*Exercise goal*: List each line of the data that holds the string "keyboard".

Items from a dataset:
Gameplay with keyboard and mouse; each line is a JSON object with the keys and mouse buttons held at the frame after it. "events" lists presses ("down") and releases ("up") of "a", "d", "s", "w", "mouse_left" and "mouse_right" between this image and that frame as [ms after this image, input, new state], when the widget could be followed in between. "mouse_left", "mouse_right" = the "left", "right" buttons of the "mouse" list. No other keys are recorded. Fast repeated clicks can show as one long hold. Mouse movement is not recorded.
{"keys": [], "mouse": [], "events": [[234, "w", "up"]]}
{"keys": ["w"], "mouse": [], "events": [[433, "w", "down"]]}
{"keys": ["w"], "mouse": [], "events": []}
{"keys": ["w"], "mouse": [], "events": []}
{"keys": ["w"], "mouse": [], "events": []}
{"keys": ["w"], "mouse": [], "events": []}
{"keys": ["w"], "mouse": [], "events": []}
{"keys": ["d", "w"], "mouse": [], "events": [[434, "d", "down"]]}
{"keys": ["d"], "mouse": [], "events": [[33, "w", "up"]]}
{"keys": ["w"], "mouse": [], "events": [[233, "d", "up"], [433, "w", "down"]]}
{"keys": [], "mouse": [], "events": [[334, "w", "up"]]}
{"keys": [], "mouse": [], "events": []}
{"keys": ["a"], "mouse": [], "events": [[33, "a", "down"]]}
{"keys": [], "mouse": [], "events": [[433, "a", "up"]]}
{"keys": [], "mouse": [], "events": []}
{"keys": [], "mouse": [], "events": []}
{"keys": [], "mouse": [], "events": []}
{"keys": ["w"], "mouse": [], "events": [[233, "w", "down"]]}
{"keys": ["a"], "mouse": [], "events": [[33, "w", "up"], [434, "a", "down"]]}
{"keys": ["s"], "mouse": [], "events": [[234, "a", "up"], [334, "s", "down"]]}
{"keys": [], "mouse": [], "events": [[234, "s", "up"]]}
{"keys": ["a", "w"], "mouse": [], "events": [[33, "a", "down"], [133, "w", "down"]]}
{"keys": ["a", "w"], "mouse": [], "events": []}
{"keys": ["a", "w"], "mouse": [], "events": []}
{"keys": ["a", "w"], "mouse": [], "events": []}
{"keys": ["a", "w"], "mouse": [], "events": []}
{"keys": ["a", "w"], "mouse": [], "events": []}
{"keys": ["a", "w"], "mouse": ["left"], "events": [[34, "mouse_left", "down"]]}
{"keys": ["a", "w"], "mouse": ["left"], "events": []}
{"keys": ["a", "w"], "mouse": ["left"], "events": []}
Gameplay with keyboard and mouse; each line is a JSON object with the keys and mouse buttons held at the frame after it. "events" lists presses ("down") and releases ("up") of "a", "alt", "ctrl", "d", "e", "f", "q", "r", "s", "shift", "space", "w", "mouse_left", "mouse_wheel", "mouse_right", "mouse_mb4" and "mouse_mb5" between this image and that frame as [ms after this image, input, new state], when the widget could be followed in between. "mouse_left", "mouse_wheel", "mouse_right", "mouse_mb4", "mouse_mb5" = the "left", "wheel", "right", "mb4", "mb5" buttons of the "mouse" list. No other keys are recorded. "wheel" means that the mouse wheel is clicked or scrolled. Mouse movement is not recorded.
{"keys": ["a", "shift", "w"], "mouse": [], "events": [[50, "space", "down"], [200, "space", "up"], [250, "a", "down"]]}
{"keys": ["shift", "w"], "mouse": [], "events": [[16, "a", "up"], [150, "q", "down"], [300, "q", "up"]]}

*Task result*:
Gameplay with keyboard and mouse; each line is a JSON object with the keys and mouse buttons held at the frame after it. "events" lists presses ("down") and releases ("up") of "a", "d", "s", "w", "mouse_left" and "mouse_right" between this image and that frame as [ms after this image, input, new state], when the widget could be followed in between. "mouse_left", "mouse_right" = the "left", "right" buttons of the "mouse" list. No other keys are recorded. Fast repeated clicks can show as one long hold. Mouse movement is not recorded.
Gameplay with keyboard and mouse; each line is a JSON object with the keys and mouse buttons held at the frame after it. "events" lists presses ("down") and releases ("up") of "a", "alt", "ctrl", "d", "e", "f", "q", "r", "s", "shift", "space", "w", "mouse_left", "mouse_wheel", "mouse_right", "mouse_mb4" and "mouse_mb5" between this image and that frame as [ms after this image, input, new state], when the widget could be followed in between. "mouse_left", "mouse_wheel", "mouse_right", "mouse_mb4", "mouse_mb5" = the "left", "wheel", "right", "mb4", "mb5" buttons of the "mouse" list. No other keys are recorded. "wheel" means that the mouse wheel is clicked or scrolled. Mouse movement is not recorded.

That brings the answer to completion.